Excellent news! But it’s not before time. Dylan’s work from the sixties alone might well have warranted a Nobel Prize. Having said that, it’s good that the citation didn’t restrict the award to any one period. Implicitly it was acknowledging the achievement of his later work much of which matches the quality of the sixties songs.
It’s surprising then to find so much emphasis on the earlier work in discussion of Dylan’s suitability for the award. One famous radio commentator, while commending Dylan, even refused to accept that he had written anything worthwhile since Blood On The Tracks. Doubtless the positive side of this otherwise appalling short-sightedness is that it’s testimony to Dylan’s ability to appeal in different ways to a range of audiences. I’d be surprised, though, in time to come if Time Out Of Mind, ‘Love And Theft’, Modern Times, and Tempest – to name a few – are not considered at least as good as Blood On The Tracks, fine though that album is.
Also quite amazing is the propensity for some people to deny that Dylan is a suitable recipient for the award purely on the ground that he doesn’t write poetry but songs – and songs aren’t literature. The logic is so bad it sounds to me as if they’re desperately digging about for reasons to object. It’s true of course that Dylan is, essentially, a song writer rather than a writer of poems. And it’s true that songs involve music. But so what? How does that disqualify them from being literature?
There are at least two considerations by which songs can be judged in order to establish their eligibility or otherwise for a literature award.

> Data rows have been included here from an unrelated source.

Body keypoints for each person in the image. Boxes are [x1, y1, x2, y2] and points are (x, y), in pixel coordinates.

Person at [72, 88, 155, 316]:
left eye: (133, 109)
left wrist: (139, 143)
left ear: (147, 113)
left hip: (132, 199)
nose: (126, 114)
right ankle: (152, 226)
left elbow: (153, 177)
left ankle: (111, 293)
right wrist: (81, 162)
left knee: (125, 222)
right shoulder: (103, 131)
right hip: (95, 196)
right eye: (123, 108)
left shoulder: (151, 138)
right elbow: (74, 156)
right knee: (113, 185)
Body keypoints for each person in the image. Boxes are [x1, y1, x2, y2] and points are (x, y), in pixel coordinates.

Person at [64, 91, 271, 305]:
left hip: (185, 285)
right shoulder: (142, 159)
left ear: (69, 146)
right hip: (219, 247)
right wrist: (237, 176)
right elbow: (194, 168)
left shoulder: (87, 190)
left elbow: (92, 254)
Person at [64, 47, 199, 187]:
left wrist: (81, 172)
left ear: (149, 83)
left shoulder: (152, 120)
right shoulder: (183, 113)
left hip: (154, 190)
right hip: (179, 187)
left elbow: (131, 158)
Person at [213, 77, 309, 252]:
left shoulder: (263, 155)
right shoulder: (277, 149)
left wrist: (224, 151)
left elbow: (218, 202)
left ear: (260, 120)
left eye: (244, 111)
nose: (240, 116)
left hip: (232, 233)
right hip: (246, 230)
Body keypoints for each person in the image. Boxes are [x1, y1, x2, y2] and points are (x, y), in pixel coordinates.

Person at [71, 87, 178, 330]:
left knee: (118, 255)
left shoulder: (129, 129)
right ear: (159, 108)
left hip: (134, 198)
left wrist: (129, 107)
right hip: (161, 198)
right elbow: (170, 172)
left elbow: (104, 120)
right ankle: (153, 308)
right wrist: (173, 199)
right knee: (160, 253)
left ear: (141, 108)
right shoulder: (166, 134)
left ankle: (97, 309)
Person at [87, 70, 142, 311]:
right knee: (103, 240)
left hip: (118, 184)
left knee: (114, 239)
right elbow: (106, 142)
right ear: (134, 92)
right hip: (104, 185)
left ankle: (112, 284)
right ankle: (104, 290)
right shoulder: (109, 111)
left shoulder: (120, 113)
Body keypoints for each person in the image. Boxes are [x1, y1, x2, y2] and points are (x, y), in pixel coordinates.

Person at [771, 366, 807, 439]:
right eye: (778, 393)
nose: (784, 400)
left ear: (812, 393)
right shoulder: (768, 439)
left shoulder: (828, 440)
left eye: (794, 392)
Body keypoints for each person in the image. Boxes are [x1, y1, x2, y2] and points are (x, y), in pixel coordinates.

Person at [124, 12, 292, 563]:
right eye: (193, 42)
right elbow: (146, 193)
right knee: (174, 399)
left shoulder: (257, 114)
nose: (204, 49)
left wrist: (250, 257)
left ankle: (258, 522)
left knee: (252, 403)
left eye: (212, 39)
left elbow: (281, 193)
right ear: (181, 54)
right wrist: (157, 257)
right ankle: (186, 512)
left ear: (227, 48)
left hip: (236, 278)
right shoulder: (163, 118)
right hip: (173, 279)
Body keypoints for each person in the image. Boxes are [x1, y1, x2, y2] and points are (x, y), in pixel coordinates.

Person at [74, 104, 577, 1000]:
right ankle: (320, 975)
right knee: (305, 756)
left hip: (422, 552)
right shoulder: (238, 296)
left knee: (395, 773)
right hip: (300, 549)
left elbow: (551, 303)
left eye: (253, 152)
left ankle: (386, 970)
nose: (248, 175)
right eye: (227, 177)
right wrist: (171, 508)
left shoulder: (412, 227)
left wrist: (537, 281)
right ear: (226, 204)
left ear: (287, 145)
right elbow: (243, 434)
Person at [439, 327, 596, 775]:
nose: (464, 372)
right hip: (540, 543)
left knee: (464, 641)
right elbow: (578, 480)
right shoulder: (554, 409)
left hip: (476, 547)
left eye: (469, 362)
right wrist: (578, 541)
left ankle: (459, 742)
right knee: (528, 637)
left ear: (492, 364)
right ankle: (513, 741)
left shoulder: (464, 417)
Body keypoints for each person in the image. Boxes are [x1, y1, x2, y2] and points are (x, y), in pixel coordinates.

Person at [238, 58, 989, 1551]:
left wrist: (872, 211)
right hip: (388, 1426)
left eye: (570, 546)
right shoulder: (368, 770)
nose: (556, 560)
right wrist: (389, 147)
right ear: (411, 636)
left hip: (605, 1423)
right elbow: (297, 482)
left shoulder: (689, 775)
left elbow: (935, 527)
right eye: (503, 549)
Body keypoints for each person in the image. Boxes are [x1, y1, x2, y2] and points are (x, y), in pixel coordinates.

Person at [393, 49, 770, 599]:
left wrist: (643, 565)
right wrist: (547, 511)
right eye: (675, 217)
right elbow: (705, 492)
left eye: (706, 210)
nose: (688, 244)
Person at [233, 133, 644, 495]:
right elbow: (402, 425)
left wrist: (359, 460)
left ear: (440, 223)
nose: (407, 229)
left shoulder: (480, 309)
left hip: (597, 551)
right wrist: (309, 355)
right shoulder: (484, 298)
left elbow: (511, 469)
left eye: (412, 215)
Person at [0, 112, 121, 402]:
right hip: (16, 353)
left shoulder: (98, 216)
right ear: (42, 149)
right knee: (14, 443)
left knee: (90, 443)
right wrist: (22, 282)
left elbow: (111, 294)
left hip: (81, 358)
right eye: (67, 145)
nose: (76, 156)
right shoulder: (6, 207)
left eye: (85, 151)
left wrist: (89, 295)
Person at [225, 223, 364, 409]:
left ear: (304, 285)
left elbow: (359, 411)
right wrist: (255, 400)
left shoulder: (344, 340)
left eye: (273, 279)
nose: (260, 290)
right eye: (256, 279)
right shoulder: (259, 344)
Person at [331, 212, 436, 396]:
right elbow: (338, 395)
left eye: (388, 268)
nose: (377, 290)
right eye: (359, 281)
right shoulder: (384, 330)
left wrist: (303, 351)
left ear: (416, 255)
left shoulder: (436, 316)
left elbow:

The first is whether the songs deserve the award as songs, and the second is whether the lyrics considered separately deserve it. While it might be true that songs which would merit an award when judged as songs (taking the music and the lyrics together) might not merit one as literature, this would presumably be because the lyrics, considered on their own, didn’t reach the appropriate standard. But that’s no reason for refusing a literature award if the lyrics are of the appropriate quality. Dylan’s Nobel is justified because the lyrics considered independently of the music justify it.
But some people still demur. They argue that the award can’t be justified because lyrics are not poetry. Again the logic seems bizarre. First of all, the Nobel is a literature prize, not a poetry prize. It’s not limited to poetry as is shown by recipients having included novelists and playwrights. There’s no reason in principle, therefore, why it should not be awarded for song lyrics. Secondly, it’s extremely doubtful that lyrics don’t deserve to be considered as poems. Andrew Motion was not considered out of order for including I and I in a poetry anthology he edited. And Blake’s Songs of Innocence and Experience, although they can be performed as songs, tend to be studied as poems, while conversely Jerusalem, written as a poem, is best known as a song.
To my knowledge no one has come up with any hard and fast distinction between poetry and song, at least as far as poetic qualities are concerned. I’d guess that at least ninety percent – and perhaps all – of the qualities which mark out poetry as being worthwhile can be found in Dylan’s songs. For that reason anyone who doesn’t appreciate the songs as poems is likely to be missing out on a swathe of poetic subtlety. Even a song one knows by heart can acquire a wealth of extra richness when pored over as words on a page, as one would with a poem.
If anything’s surprising about Dylan being awarded the Nobel prize for literature, it’s that it took so long. Nevertheless I doubt whether that was because of the judges having qualms about the eligibility of songs. I suspect it was a fear of being accused of dumbing down. Sixties superstars are just not the sort of people one expects to be capable of writing literary works as good as, or better than, the very best in the field. The extraordinary thing is that that is only a part of Dylan’s achievement.